Sang chuckled. “Yes, sir,” he joked.
“When is the launch?”
“Tonight at oh-one-hundred, sir.”
“I didn’t know you had a launch capability in this facility.” He was not amused by the fact that the last tour had omitted that fact. “Will this be its first launch?”
“Yes, sir.”
The existence of the launch facility could not be a surprise to most of the intelligence communities around the world, Won thought, but its size and capabilities would be.
“Sir, Dr. Nampo and his staff will give you a further update,” said Sang.
“Yes.” Beijing had already been given substantial amounts of information. As a result, two Chinese satellites had been moved to a more westerly position. One that arched over the U.S. Pacific fleet in Hawaii had been shifted to the west, behind the protective curvature of the Earth.
The jeep convoy pulled into the short tunnel below the grove of trees. More pine trees were now evident—not that it would matter after tonight. A missile launch from the silo would confirm the launch pad’s existence, and by noon tomorrow, it would be on the newly revised target list of some American Trident submarine.

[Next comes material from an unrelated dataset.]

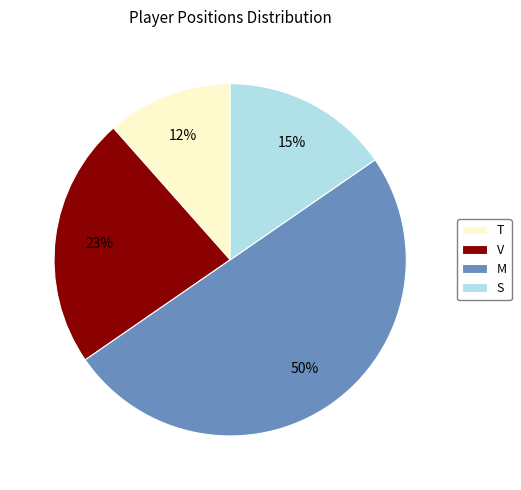

The V slice represents 23% of the pie. True or false?

True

“You’ll be in the same room this time, sir.”
“Yes, thank you,” said Won.
Entering the facility, the general noticed a much different energy. Last time, the young men and women glanced at him constantly, aware of a stranger in their midst. This time, they were clearly too occupied. In the air was a sense of electricity, not unlike a military force in its final exercise before an invasion.
“Sir, I’ll come for you at midnight,” said Sang.
“Yes.” He paused. Before the captain left, he asked, “But when will your Doctor give us the update?”
“He’ll give the briefing at midnight.”
“Yes, again, thank you,” said Won.
The stainless steel door slid closed, and as he had done before, Comrade General Won used this opportunity to rest. He unbuttoned his tunic and draped it over the back of a chair. Midnight was not for several hours. As he lay down in the bedroom, he again thought of another Korea.